The revolution might not be televised
DID BREXIT BREAK THE MEDIA? The struggle to leave the EU consumed British politics much more fundamentally, and with greater intensity for longer, than the campaign that took the UK into the old Common Market. It broke leaders, parties and some of the conventions of Westminster politics. From a partisan Speaker to the Supreme Court overruling the Queen for agreeing to parliament’s prorogation, everything was in turmoil.
It is tempting to see these destabilising tumults as the progenitor to what is now classified as the wider “culture war”. But long before the 2016 referendum, British journalism was already in a seemingly irreversible decline. Viewers and readers had been steadily falling away, and already unprofitable platforms were becoming even weaker.

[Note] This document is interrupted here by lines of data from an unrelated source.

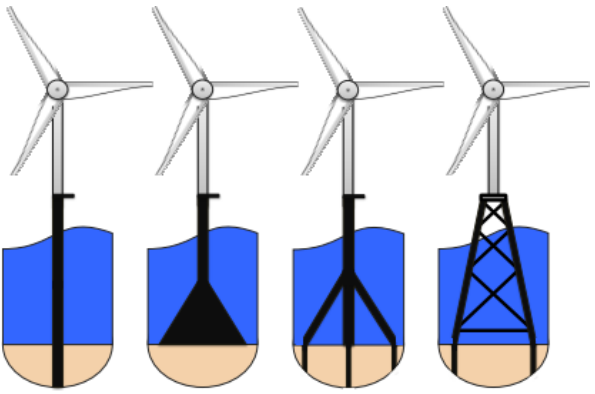
Figure 3. From left to right, a monopile foundation, a gravity-based foundation, a tripod, and a jacket-type foundation (Van der Valk,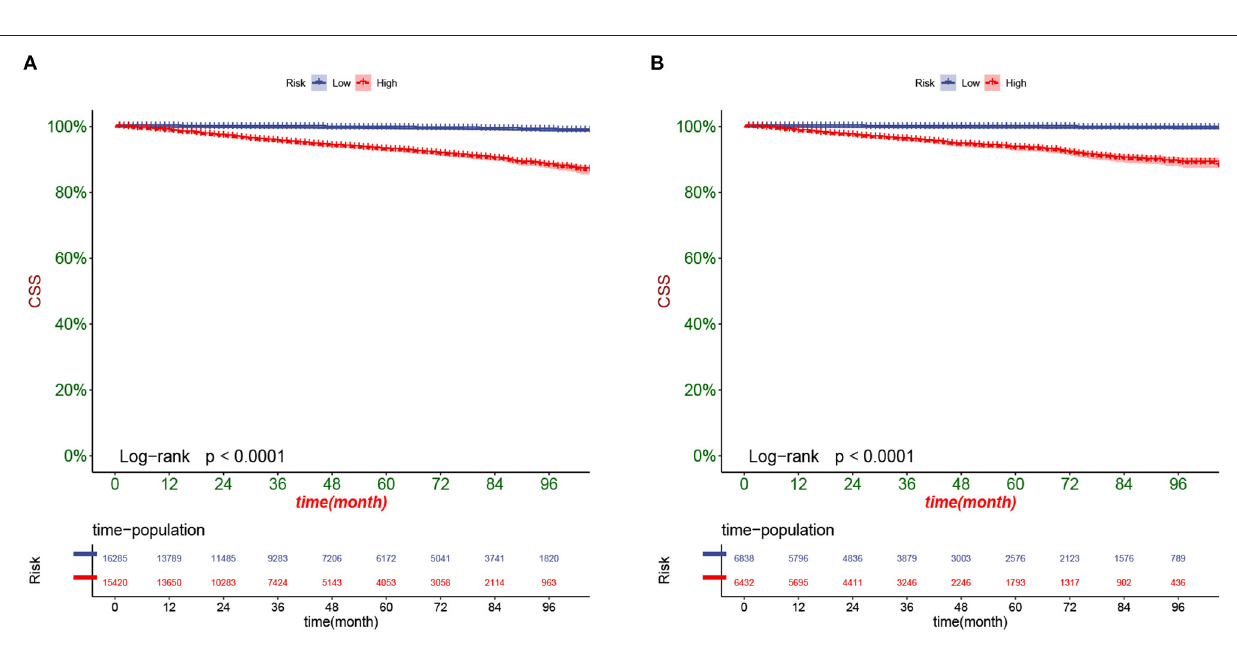
elderly PC patients over 65 years (35). After nearly 20 years of follow-up of men with localized PC, Timothy J Wilt et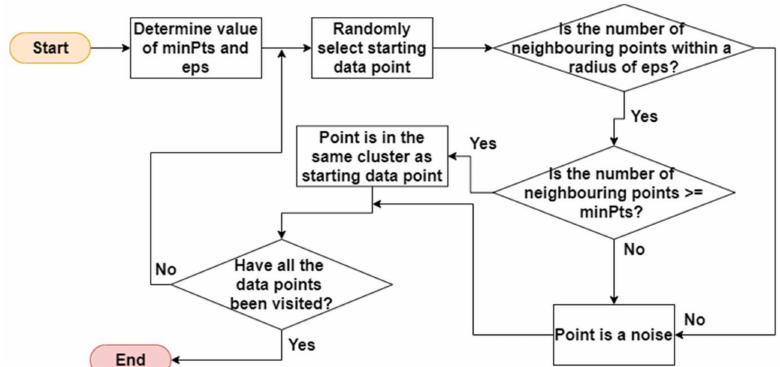
Figure 7. Basic steps of DBSCAN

But does the partisan way that the old media reported Brexit point towards a new journalistic landscape? Are overtly opinionated entrants such as GB News — for all its birth pangs — a foretaste of the future?
Small acorns, big nuts
IN NOVEMBER 2010, become the first national newspaper to back the UK’s withdrawal from the European Union. Instigating this shift was the paper’s chief political commentator, Patrick O’Flynn. “Fellow hacks in Fleet Street and lobby laughed at him,” remembers the ConservativeHome (and later BrexitCentral) journalist, Jonathan Isaby, “and thought he was out of his mind for suggesting what — within six years — actually happened.”